La mutinerie du 7 décembre 2025 menée par le lieutenant-colonel Pascal Tigri de la garde nationale dans le but de renverser le président Patrice Talon continue de susciter des interrogations. Ainsi, au cours de la cérémonie d’hommage au Quartier-Maître feu Jean-Baptiste Dotou tombé en défendant le domicile du Chef de l’Etat lors de cette mutinerie, le commandant de la garde républicaine, le Général Dieudonné Tévoédjrè est revenu sur certaines questions qui méritent de profondes réflexions pour de vraies leçons. Il s’étonne que des frères d’armes retournent leurs armes contre leurs frères alors qu’ils étaient tous appelés à faire face aux ennemis de la République qui tentent de troubler la quiétude des populations à certaines frontières nord du pays.

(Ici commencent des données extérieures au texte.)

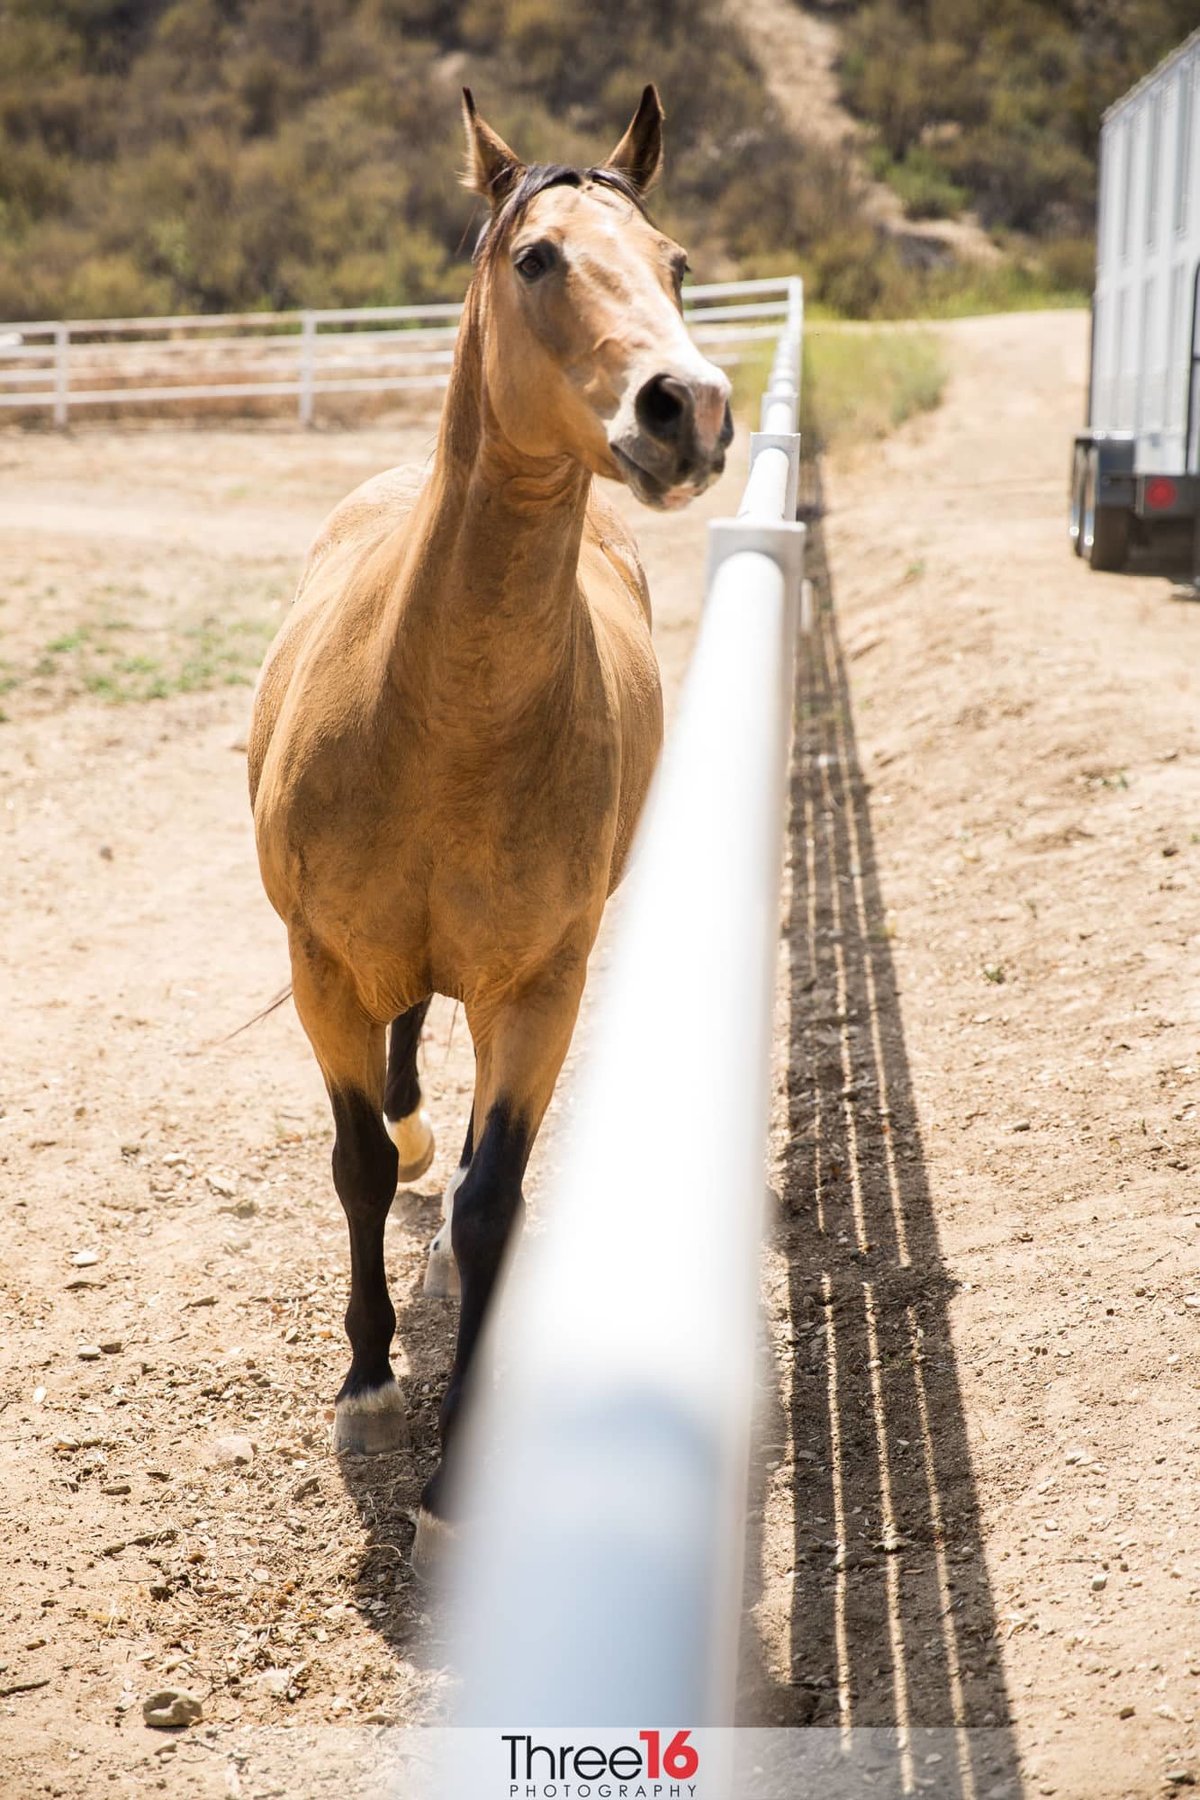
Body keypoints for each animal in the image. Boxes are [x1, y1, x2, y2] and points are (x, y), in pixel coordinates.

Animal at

« Comment comprendre que des frères d’armes ont pu retourner l’arme acquise pour lutter contre l’ennemi qui nous menace tous sur nos frontières septentrionales, contre nous-mêmes ? Quelle propagande a pu avoir raison d’eux ? Qu’en était-il advenu du serment, de leur serment, de notre serment que nous avions tous prêté ensemble à la fin de nos marches fourragères ? ». Ces questions issues de l’oraison funèbre du Général Dieudonné Tévoédjrè le samedi 17 janvier 2026 au cours de la cérémonie d’hommage au Quartier-Maître feu Jean-Baptiste Dotou ne sont pas seulement des tournures rhétoriques pour répondre à une formalité protocolaire. Elles appellent plutôt à une profonde méditation en vue de la préservation de la réputation de l’armée béninoise jadis reconnue comme la plus républicaine de la sous-région.
Les réponses à ces interrogations du Général Tévoédjrè doivent amener à scruter l’état d’esprit des hommes et femmes qui manipulent les armes au quotidien pour la défense de la patrie. Etant avant tout des citoyens à part entière, il est bien possible que ces soldats soient affectés par les événements socio-politiques du pays. Ainsi, quand des frustrations et des mécompréhensions gagnent l’esprit d’un soldat, la fidélité à son serment risque de passer au second rang. De même quand le risque du sacrifice suprême devient plus grand dans la guerre asymétrique qui se déroule au niveau de certaines frontières septentrionales du pays, des soldats peuvent être tentés de se laisser gagner par des idéologies néo-panafricanistes qui poussent au renversement de l’ordre constitutionnel dans plusieurs pays africains.
Alors, à partir des interrogations du Général Tévoédjrè, il est impérieux d’examiner régulièrement l’état d’esprit des soldats même celui de ceux dont la loyauté et la discipline ne souffrent apparemment d’aucune insuffisance comme ce fut le cas du lieutenant-colonel Pascal Tigri qui, jusqu’à la veille de son opération ubuesque se montrait dévoué et sans danger. De même, le rappel du serment et du principe de la neutralité politique de l’armée à tout moment pourra préserver les esprits de toute idée périlleuse pour la patrie.